__What to produce__.
What lines in the entries below contain the word "Informação"? Copy all of them.

+ + + + +

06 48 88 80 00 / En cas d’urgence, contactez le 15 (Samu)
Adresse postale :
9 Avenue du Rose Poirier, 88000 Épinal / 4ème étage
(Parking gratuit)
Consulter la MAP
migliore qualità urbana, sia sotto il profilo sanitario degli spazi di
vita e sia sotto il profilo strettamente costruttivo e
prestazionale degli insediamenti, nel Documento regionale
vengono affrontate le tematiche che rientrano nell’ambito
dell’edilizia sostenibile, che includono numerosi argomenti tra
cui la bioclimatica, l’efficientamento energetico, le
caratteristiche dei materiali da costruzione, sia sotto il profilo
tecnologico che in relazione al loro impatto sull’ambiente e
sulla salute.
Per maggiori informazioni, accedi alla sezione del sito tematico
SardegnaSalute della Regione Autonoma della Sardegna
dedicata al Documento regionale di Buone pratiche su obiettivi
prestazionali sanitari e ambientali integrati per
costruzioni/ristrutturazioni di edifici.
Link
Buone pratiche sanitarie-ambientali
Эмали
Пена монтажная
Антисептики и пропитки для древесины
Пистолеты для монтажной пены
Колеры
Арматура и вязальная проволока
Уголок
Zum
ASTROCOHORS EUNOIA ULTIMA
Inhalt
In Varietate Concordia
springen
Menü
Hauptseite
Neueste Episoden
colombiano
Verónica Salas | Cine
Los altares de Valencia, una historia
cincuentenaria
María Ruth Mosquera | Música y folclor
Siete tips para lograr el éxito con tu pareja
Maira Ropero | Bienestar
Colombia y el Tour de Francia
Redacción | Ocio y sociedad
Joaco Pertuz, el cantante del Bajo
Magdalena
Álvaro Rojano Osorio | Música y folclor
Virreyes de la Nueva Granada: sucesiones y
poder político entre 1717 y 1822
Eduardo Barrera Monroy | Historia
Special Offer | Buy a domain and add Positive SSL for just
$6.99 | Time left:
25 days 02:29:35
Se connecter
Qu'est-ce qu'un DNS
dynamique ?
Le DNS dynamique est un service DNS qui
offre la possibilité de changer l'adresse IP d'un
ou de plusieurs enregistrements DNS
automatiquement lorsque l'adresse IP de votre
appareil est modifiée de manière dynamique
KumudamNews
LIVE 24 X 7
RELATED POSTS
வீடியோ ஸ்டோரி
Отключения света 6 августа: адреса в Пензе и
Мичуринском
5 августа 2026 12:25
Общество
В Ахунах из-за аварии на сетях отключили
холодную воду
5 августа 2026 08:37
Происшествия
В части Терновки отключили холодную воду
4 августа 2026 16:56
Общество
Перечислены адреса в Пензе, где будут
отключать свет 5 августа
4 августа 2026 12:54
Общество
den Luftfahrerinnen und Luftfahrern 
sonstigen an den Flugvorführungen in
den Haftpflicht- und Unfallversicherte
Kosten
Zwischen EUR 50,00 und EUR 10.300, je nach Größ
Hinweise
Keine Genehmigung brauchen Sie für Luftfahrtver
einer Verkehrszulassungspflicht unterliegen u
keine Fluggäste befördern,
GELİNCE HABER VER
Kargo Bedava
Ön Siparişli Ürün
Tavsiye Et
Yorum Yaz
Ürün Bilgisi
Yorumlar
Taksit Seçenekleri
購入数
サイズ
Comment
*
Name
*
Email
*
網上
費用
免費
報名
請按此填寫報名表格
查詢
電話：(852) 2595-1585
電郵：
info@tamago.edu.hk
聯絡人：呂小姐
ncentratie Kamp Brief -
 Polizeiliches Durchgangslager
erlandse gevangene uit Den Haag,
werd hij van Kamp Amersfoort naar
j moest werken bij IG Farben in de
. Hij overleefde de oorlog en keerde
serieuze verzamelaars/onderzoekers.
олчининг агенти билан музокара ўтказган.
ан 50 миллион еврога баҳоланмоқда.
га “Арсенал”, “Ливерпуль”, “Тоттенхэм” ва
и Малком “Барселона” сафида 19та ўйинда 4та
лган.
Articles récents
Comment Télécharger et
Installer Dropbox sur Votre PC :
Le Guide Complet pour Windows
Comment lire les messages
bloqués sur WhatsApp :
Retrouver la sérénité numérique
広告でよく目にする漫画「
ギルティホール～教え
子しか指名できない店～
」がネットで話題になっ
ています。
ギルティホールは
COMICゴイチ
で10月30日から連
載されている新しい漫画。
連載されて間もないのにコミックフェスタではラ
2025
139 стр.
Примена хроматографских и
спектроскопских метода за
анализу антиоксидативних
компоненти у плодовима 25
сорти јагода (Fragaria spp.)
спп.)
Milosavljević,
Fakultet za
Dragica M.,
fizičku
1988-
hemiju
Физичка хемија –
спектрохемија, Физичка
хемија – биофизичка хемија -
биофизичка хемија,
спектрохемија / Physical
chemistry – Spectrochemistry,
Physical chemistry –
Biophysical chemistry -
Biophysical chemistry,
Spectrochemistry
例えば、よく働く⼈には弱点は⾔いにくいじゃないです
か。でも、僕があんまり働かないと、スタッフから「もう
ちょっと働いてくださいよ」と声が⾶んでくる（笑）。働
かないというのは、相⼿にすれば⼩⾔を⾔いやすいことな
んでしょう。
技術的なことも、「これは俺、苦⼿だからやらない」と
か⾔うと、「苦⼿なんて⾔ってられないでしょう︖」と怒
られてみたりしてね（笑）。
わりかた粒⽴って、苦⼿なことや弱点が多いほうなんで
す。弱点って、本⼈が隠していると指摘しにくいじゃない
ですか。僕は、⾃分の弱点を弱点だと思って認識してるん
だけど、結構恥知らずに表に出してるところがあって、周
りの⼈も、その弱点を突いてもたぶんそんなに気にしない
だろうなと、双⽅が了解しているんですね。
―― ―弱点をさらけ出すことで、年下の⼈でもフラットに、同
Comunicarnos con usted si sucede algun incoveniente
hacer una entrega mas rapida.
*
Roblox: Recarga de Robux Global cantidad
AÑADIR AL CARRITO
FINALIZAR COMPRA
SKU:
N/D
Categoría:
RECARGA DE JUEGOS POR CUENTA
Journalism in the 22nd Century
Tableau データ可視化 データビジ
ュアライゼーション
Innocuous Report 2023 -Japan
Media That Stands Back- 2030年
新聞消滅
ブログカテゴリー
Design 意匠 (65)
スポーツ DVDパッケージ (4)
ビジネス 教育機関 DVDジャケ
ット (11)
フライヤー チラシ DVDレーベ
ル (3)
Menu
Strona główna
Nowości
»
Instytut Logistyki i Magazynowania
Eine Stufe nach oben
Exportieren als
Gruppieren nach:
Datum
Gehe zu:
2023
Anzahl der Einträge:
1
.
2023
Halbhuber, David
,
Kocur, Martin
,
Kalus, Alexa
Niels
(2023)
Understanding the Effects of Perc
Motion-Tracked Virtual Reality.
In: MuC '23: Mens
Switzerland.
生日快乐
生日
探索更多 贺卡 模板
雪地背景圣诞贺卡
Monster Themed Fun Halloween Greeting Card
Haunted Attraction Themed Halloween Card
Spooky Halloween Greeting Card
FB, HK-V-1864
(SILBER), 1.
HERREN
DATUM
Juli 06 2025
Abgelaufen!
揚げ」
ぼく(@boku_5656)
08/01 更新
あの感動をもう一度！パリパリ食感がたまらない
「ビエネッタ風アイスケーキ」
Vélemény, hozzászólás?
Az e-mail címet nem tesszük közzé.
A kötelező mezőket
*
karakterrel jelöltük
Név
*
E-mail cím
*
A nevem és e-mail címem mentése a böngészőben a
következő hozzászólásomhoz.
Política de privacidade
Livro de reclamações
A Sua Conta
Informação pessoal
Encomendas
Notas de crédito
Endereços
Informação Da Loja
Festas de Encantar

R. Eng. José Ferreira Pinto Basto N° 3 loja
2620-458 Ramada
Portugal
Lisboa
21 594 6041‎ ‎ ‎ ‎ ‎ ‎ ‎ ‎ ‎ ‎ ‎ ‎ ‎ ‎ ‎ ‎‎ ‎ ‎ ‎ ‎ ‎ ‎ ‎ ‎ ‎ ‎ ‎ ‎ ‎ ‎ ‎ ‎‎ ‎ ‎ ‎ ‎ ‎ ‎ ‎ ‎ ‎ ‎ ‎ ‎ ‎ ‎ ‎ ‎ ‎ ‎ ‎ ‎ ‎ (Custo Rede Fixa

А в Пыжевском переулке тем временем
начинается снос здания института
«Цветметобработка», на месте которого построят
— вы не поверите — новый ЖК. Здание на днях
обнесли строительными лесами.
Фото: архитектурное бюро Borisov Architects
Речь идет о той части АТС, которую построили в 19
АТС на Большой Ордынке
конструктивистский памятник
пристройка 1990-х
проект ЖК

+ + + + +

__Your solution__.
Informação pessoal
Informação Da Loja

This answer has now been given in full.